### SOURCE TEXT:
But for today's readers, perhaps the most fascinating aspect of Salsbury's story is how familiar it is. The drama of the sensible, businesslike manager struggling to contain the unappreciative star is a central narrative of modern culture. In the century since Salsbury's death, his bitter memoir has been echoed by the laments of managers for movie icons, athletes, and rock stars, including Fatty Arbuckle, Babe Ruth, and the Beatles. These stories resonate for audiences in part because of their grand psychological drama, in which the manager plays superego, the containing force, to the id of the star, thereby playing out internal tensions of the consumer era as effectively as a Greek tragedy.
More directly, the recurrent complaint of the manager about the star reflects tensions within modern entertainment itself, whose stars must appeal to mass audiences, a task which requires them to be in part products of professional booking, travel, and publicity staffs, and partly the projection of less quantifiable forces such as charisma and talent.

### REQUIRED TASKS:
a. Decide whether each statement below agrees with the passage about Salsbury. Answer yes or no for each and quote the deciding words.
(i) The managers whose laments echo Salsbury's memoir include managers for Babe Ruth.
(ii) In the psychological drama described, the star plays the superego.
(iii) Modern entertainment stars must appeal to mass audiences.
b. Answer these questions from the passage about Salsbury.
(i) What word describes Salsbury's memoir?
(ii) What kind of drama do these stories play out internal tensions as effectively as?
(iii) Which less quantifiable forces are stars partly a projection of?
c. Transcribe the passage about Salsbury from "But for today's" to "a Greek tragedy.".

### RECORD EXTRACTS:
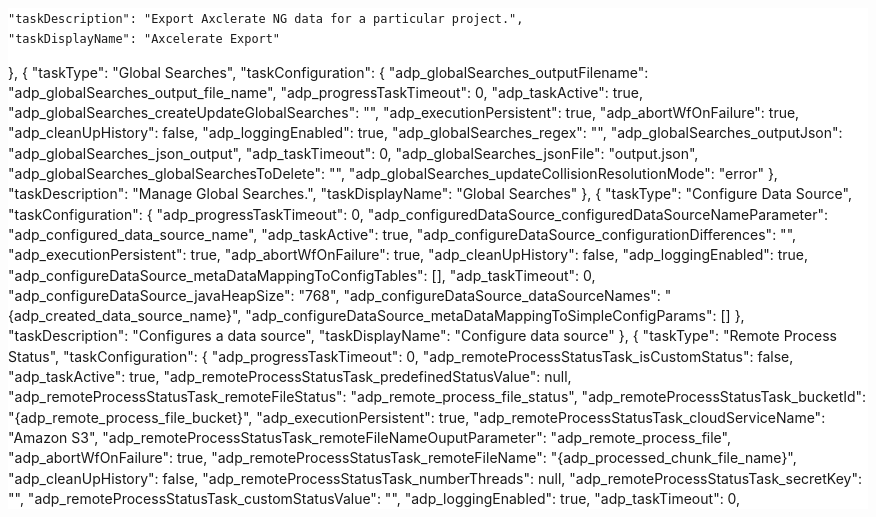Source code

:     "taskDescription": "Export Axclerate NG data for a particular project.",
    "taskDisplayName": "Axcelerate Export"
  },
  {
    "taskType": "Global Searches",
    "taskConfiguration": {
      "adp_globalSearches_outputFilename": "adp_globalSearches_output_file_name",
      "adp_progressTaskTimeout": 0,
      "adp_taskActive": true,
      "adp_globalSearches_createUpdateGlobalSearches": "",
      "adp_executionPersistent": true,
      "adp_abortWfOnFailure": true,
      "adp_cleanUpHistory": false,
      "adp_loggingEnabled": true,
      "adp_globalSearches_regex": "",
      "adp_globalSearches_outputJson": "adp_globalSearches_json_output",
      "adp_taskTimeout": 0,
      "adp_globalSearches_jsonFile": "output.json",
      "adp_globalSearches_globalSearchesToDelete": "",
      "adp_globalSearches_updateCollisionResolutionMode": "error"
    },
    "taskDescription": "Manage Global Searches.",
    "taskDisplayName": "Global Searches"
  },
  {
    "taskType": "Configure Data Source",
    "taskConfiguration": {
      "adp_progressTaskTimeout": 0,
      "adp_configuredDataSource_configuredDataSourceNameParameter": "adp_configured_data_source_name",
      "adp_taskActive": true,
      "adp_configureDataSource_configurationDifferences": "",
      "adp_executionPersistent": true,
      "adp_abortWfOnFailure": true,
      "adp_cleanUpHistory": false,
      "adp_loggingEnabled": true,
      "adp_configureDataSource_metaDataMappingToConfigTables": [],
      "adp_taskTimeout": 0,
      "adp_configureDataSource_javaHeapSize": "768",
      "adp_configureDataSource_dataSourceNames": "{adp_created_data_source_name}",
      "adp_configureDataSource_metaDataMappingToSimpleConfigParams": []
    },
    "taskDescription": "Configures a data source",
    "taskDisplayName": "Configure data source"
  },
  {
    "taskType": "Remote Process Status",
    "taskConfiguration": {
      "adp_progressTaskTimeout": 0,
      "adp_remoteProcessStatusTask_isCustomStatus": false,
      "adp_taskActive": true,
      "adp_remoteProcessStatusTask_predefinedStatusValue": null,
      "adp_remoteProcessStatusTask_remoteFileStatus": "adp_remote_process_file_status",
      "adp_remoteProcessStatusTask_bucketId": "{adp_remote_process_file_bucket}",
      "adp_executionPersistent": true,
      "adp_remoteProcessStatusTask_cloudServiceName": "Amazon S3",
      "adp_remoteProcessStatusTask_remoteFileNameOuputParameter": "adp_remote_process_file",
      "adp_abortWfOnFailure": true,
      "adp_remoteProcessStatusTask_remoteFileName": "{adp_processed_chunk_file_name}",
      "adp_cleanUpHistory": false,
      "adp_remoteProcessStatusTask_numberThreads": null,
      "adp_remoteProcessStatusTask_secretKey": "",
      "adp_remoteProcessStatusTask_customStatusValue": "",
      "adp_loggingEnabled": true,
      "adp_taskTimeout": 0,
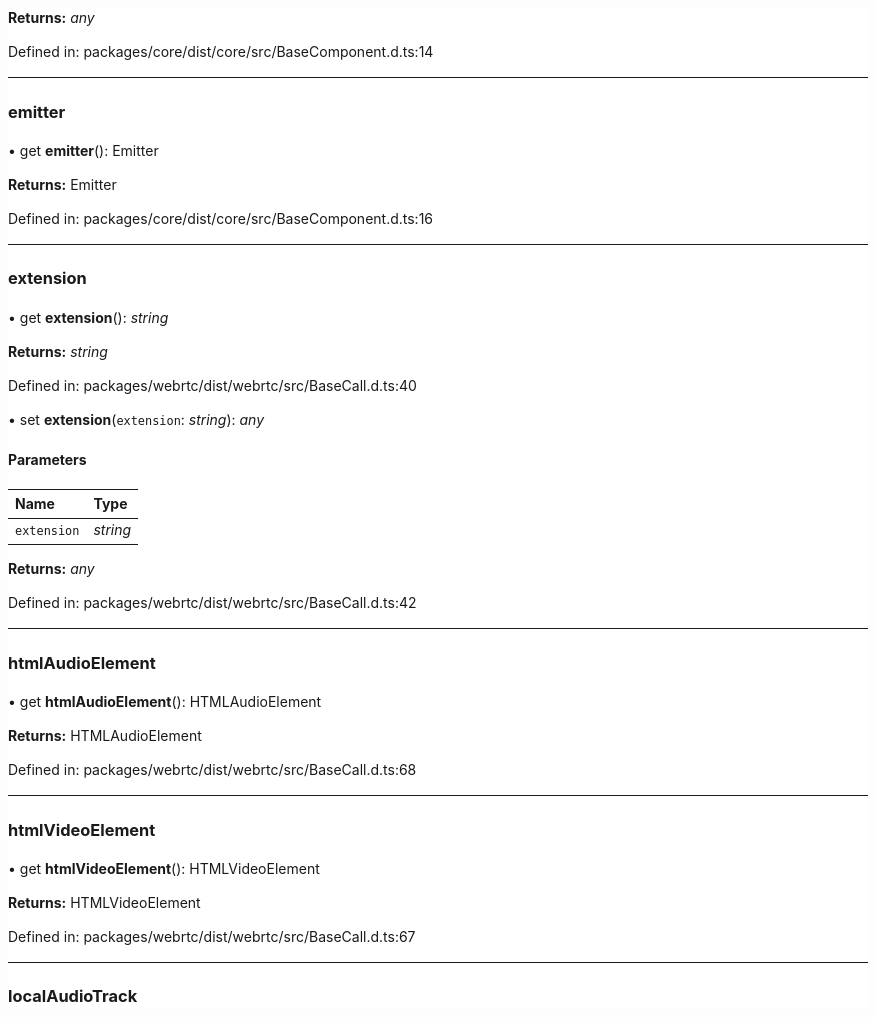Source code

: **Returns:** *any*

Defined in: packages/core/dist/core/src/BaseComponent.d.ts:14

___

### emitter

• get **emitter**(): Emitter

**Returns:** Emitter

Defined in: packages/core/dist/core/src/BaseComponent.d.ts:16

___

### extension

• get **extension**(): *string*

**Returns:** *string*

Defined in: packages/webrtc/dist/webrtc/src/BaseCall.d.ts:40

• set **extension**(`extension`: *string*): *any*

#### Parameters

| Name | Type |
| :------ | :------ |
| `extension` | *string* |

**Returns:** *any*

Defined in: packages/webrtc/dist/webrtc/src/BaseCall.d.ts:42

___

### htmlAudioElement

• get **htmlAudioElement**(): HTMLAudioElement

**Returns:** HTMLAudioElement

Defined in: packages/webrtc/dist/webrtc/src/BaseCall.d.ts:68

___

### htmlVideoElement

• get **htmlVideoElement**(): HTMLVideoElement

**Returns:** HTMLVideoElement

Defined in: packages/webrtc/dist/webrtc/src/BaseCall.d.ts:67

___

### localAudioTrack
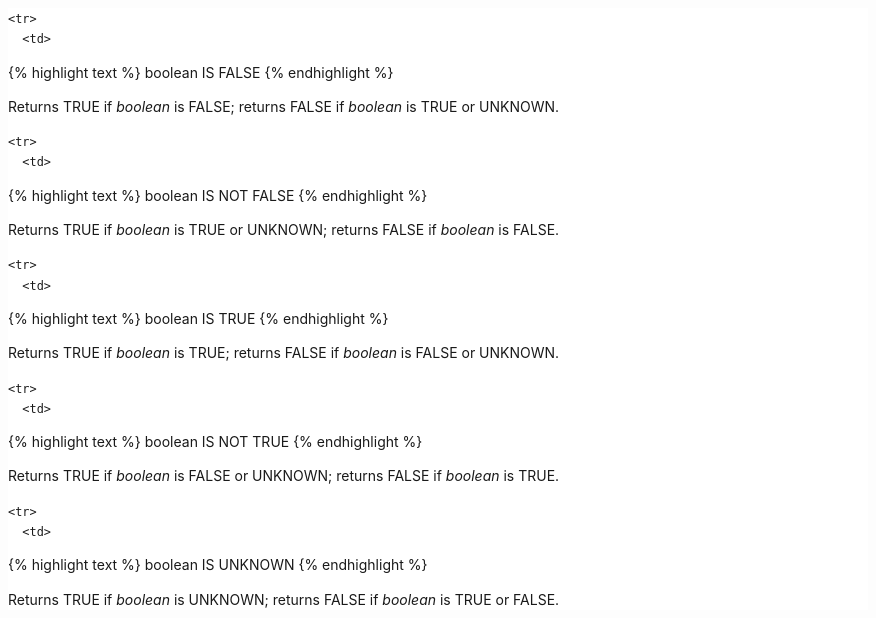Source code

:     <tr>
      <td>
{% highlight text %}
boolean IS FALSE
{% endhighlight %}
      </td>
      <td>
        <p>Returns TRUE if <i>boolean</i> is FALSE; returns FALSE if <i>boolean</i> is TRUE or UNKNOWN.</p>
      </td>
    </tr>

    <tr>
      <td>
{% highlight text %}
boolean IS NOT FALSE
{% endhighlight %}
      </td>
      <td>
        <p>Returns TRUE if <i>boolean</i> is TRUE or UNKNOWN; returns FALSE if <i>boolean</i> is FALSE.</p>
      </td>
    </tr>

    <tr>
      <td>
{% highlight text %}
boolean IS TRUE
{% endhighlight %}
      </td>
      <td>
        <p>Returns TRUE if <i>boolean</i> is TRUE; returns FALSE if <i>boolean</i> is FALSE or UNKNOWN.</p>
      </td>
    </tr>

    <tr>
      <td>
{% highlight text %}
boolean IS NOT TRUE
{% endhighlight %}
      </td>
      <td>
        <p>Returns TRUE if <i>boolean</i> is FALSE or UNKNOWN; returns FALSE if <i>boolean</i> is TRUE.</p>
      </td>
    </tr>

    <tr>
      <td>
{% highlight text %}
boolean IS UNKNOWN
{% endhighlight %}
      </td>
      <td>
        <p>Returns TRUE if <i>boolean</i> is UNKNOWN; returns FALSE if <i>boolean</i> is TRUE or FALSE.</p>
      </td>
    </tr>
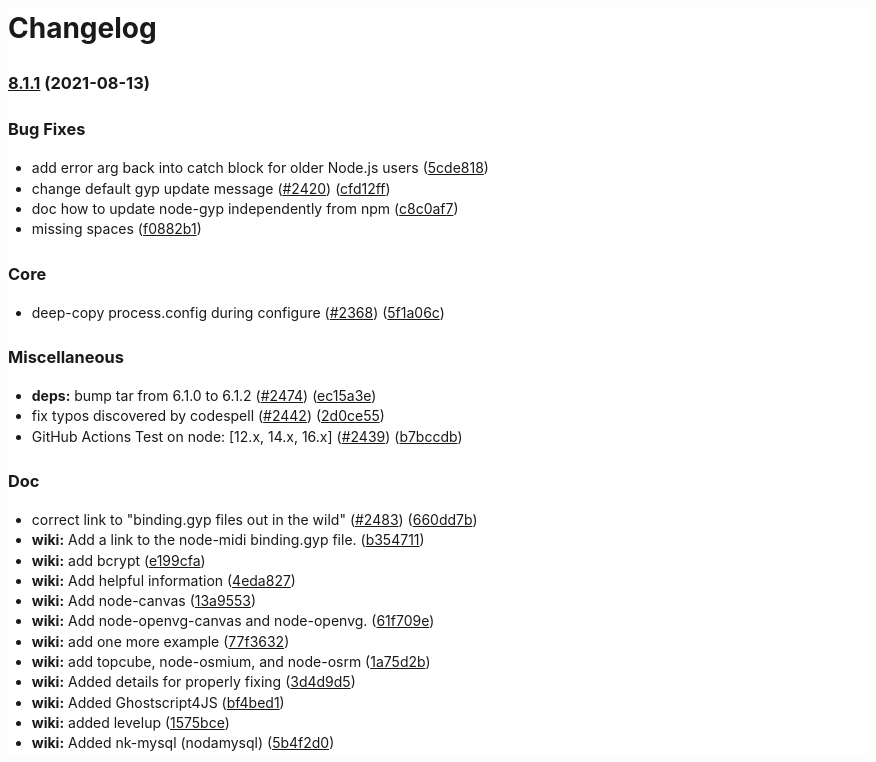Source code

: # Changelog

### [8.1.1](https://www.github.com/nodejs/node-gyp/compare/v8.1.0...v8.1.1) (2021-08-13)


### Bug Fixes

* add error arg back into catch block for older Node.js users ([5cde818](https://www.github.com/nodejs/node-gyp/commit/5cde818aac715477e9e9747966bb6b4c4ed070a8))
* change default gyp update message ([#2420](https://www.github.com/nodejs/node-gyp/issues/2420)) ([cfd12ff](https://www.github.com/nodejs/node-gyp/commit/cfd12ff3bb0eb4525173413ef6a94b3cd8398cad))
* doc how to update node-gyp independently from npm ([c8c0af7](https://www.github.com/nodejs/node-gyp/commit/c8c0af72e78141a02b5da4cd4d704838333a90bd))
* missing spaces ([f0882b1](https://www.github.com/nodejs/node-gyp/commit/f0882b1264b2fa701adbc81a3be0b3cba80e333d))


### Core

* deep-copy process.config during configure ([#2368](https://www.github.com/nodejs/node-gyp/issues/2368)) ([5f1a06c](https://www.github.com/nodejs/node-gyp/commit/5f1a06c50f3b0c3d292f64948f85a004cfcc5c87))


### Miscellaneous

* **deps:** bump tar from 6.1.0 to 6.1.2 ([#2474](https://www.github.com/nodejs/node-gyp/issues/2474)) ([ec15a3e](https://www.github.com/nodejs/node-gyp/commit/ec15a3e5012004172713c11eebcc9d852d32d380))
* fix typos discovered by codespell ([#2442](https://www.github.com/nodejs/node-gyp/issues/2442)) ([2d0ce55](https://www.github.com/nodejs/node-gyp/commit/2d0ce5595e232a3fc7c562cdf39efb77e2312cc1))
* GitHub Actions Test on node: [12.x, 14.x, 16.x] ([#2439](https://www.github.com/nodejs/node-gyp/issues/2439)) ([b7bccdb](https://www.github.com/nodejs/node-gyp/commit/b7bccdb527d93b0bb0ce99713f083ce2985fe85c))


### Doc

* correct link to "binding.gyp files out in the wild" ([#2483](https://www.github.com/nodejs/node-gyp/issues/2483)) ([660dd7b](https://www.github.com/nodejs/node-gyp/commit/660dd7b2a822c184be8027b300e68be67b366772))
* **wiki:** Add a link to the node-midi binding.gyp file. ([b354711](https://www.github.com/nodejs/node-gyp/commit/b3547115f6e356358138310e857c7f1ec627a8a7))
* **wiki:** add bcrypt ([e199cfa](https://www.github.com/nodejs/node-gyp/commit/e199cfa8fc6161492d2a6ade2190510d0ebf7c0f))
* **wiki:** Add helpful information ([4eda827](https://www.github.com/nodejs/node-gyp/commit/4eda8275c03dae6d2f5c40f3c1dbe930d84b0f2b))
* **wiki:** Add node-canvas ([13a9553](https://www.github.com/nodejs/node-gyp/commit/13a955317b39caf98fd1f412d8d3f41599e979fd))
* **wiki:** Add node-openvg-canvas and node-openvg. ([61f709e](https://www.github.com/nodejs/node-gyp/commit/61f709ec4d9f256a6467e9ff84430a48eeb629d1))
* **wiki:** add one more example ([77f3632](https://www.github.com/nodejs/node-gyp/commit/77f363272930d3d4d24fd3973be22e6237128fcc))
* **wiki:** add topcube, node-osmium, and node-osrm ([1a75d2b](https://www.github.com/nodejs/node-gyp/commit/1a75d2bf2f562ba50846893a516e111cfbb50885))
* **wiki:** Added details for properly fixing ([3d4d9d5](https://www.github.com/nodejs/node-gyp/commit/3d4d9d52d6b5b49de06bb0bb5b68e2686d2b7ebd))
* **wiki:** Added Ghostscript4JS ([bf4bed1](https://www.github.com/nodejs/node-gyp/commit/bf4bed1b96a7d22fba6f97f4552ad09f32ac3737))
* **wiki:** added levelup ([1575bce](https://www.github.com/nodejs/node-gyp/commit/1575bce3a53db628bfb023fd6f3258fdf98c3195))
* **wiki:** Added nk-mysql (nodamysql) ([5b4f2d0](https://www.github.com/nodejs/node-gyp/commit/5b4f2d0e1d5d3eadfd03aaf9c1668340f76c4bea))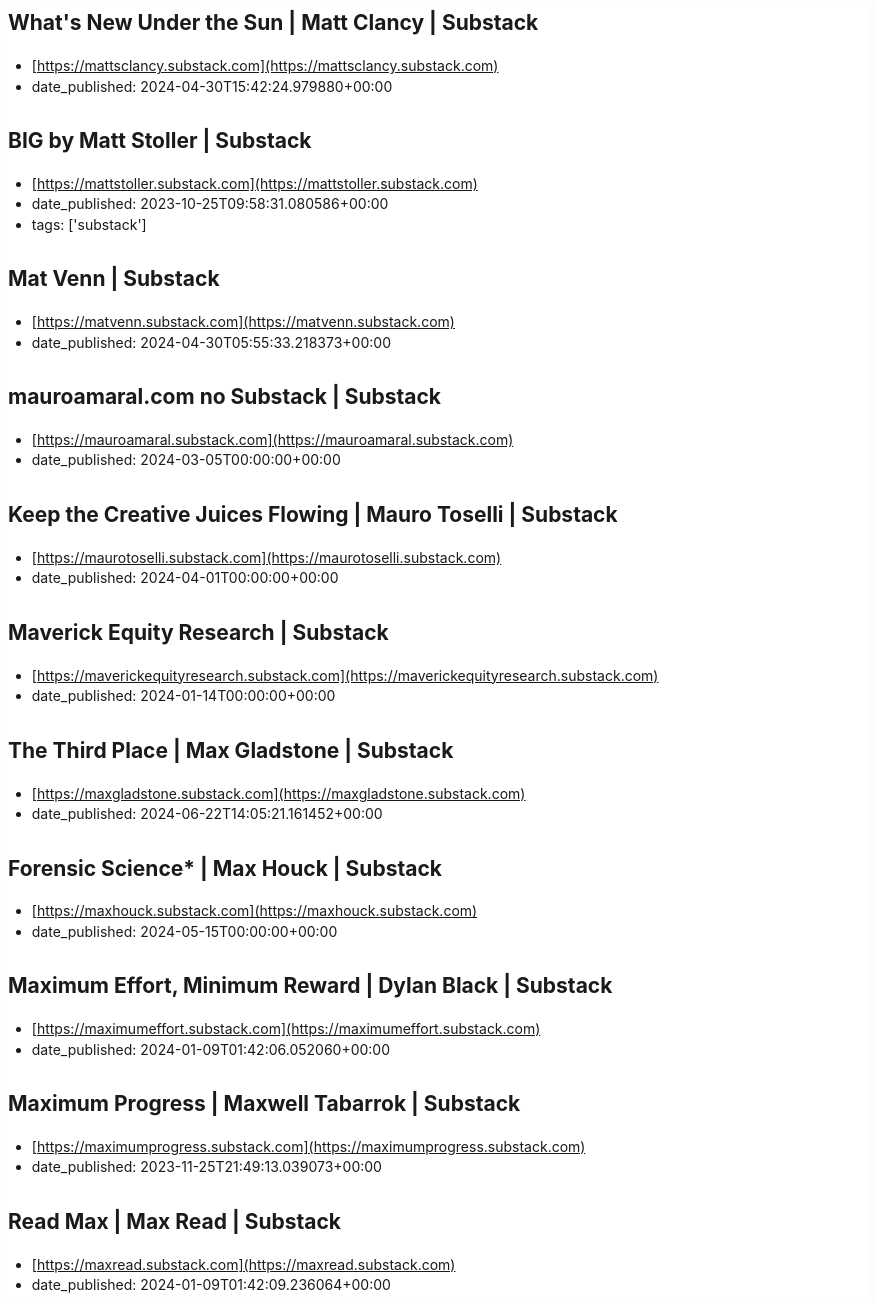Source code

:  ## What's New Under the Sun | Matt Clancy | Substack
 - [https://mattsclancy.substack.com](https://mattsclancy.substack.com)
 - date_published: 2024-04-30T15:42:24.979880+00:00

 ## BIG by Matt Stoller | Substack
 - [https://mattstoller.substack.com](https://mattstoller.substack.com)
 - date_published: 2023-10-25T09:58:31.080586+00:00
 - tags: ['substack']

 ## Mat Venn | Substack
 - [https://matvenn.substack.com](https://matvenn.substack.com)
 - date_published: 2024-04-30T05:55:33.218373+00:00

 ## mauroamaral.com no Substack | Substack
 - [https://mauroamaral.substack.com](https://mauroamaral.substack.com)
 - date_published: 2024-03-05T00:00:00+00:00

 ## Keep the Creative Juices Flowing | Mauro Toselli | Substack
 - [https://maurotoselli.substack.com](https://maurotoselli.substack.com)
 - date_published: 2024-04-01T00:00:00+00:00

 ## Maverick Equity Research | Substack
 - [https://maverickequityresearch.substack.com](https://maverickequityresearch.substack.com)
 - date_published: 2024-01-14T00:00:00+00:00

 ## The Third Place | Max Gladstone | Substack
 - [https://maxgladstone.substack.com](https://maxgladstone.substack.com)
 - date_published: 2024-06-22T14:05:21.161452+00:00

 ## Forensic Science* | Max Houck | Substack
 - [https://maxhouck.substack.com](https://maxhouck.substack.com)
 - date_published: 2024-05-15T00:00:00+00:00

 ## Maximum Effort, Minimum Reward | Dylan Black | Substack
 - [https://maximumeffort.substack.com](https://maximumeffort.substack.com)
 - date_published: 2024-01-09T01:42:06.052060+00:00

 ## Maximum Progress | Maxwell Tabarrok | Substack
 - [https://maximumprogress.substack.com](https://maximumprogress.substack.com)
 - date_published: 2023-11-25T21:49:13.039073+00:00

 ## Read Max | Max Read | Substack
 - [https://maxread.substack.com](https://maxread.substack.com)
 - date_published: 2024-01-09T01:42:09.236064+00:00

### OUTPUTS IN ORDER:
a.
(i) Yes: "including Fatty Arbuckle, Babe Ruth, and the Beatles"
(ii) No: "the manager plays superego, the containing force, to the id of the star"
(iii) Yes: "whose stars must appeal to mass audiences"

b.
(i) Bitter
(ii) A Greek tragedy
(iii) Charisma and talent

c.
But for today's readers, perhaps the most fascinating aspect of Salsbury's story is how familiar it is. The drama of the sensible, businesslike manager struggling to contain the unappreciative star is a central narrative of modern culture. In the century since Salsbury's death, his bitter memoir has been echoed by the laments of managers for movie icons, athletes, and rock stars, including Fatty Arbuckle, Babe Ruth, and the Beatles. These stories resonate for audiences in part because of their grand psychological drama, in which the manager plays superego, the containing force, to the id of the star, thereby playing out internal tensions of the consumer era as effectively as a Greek tragedy.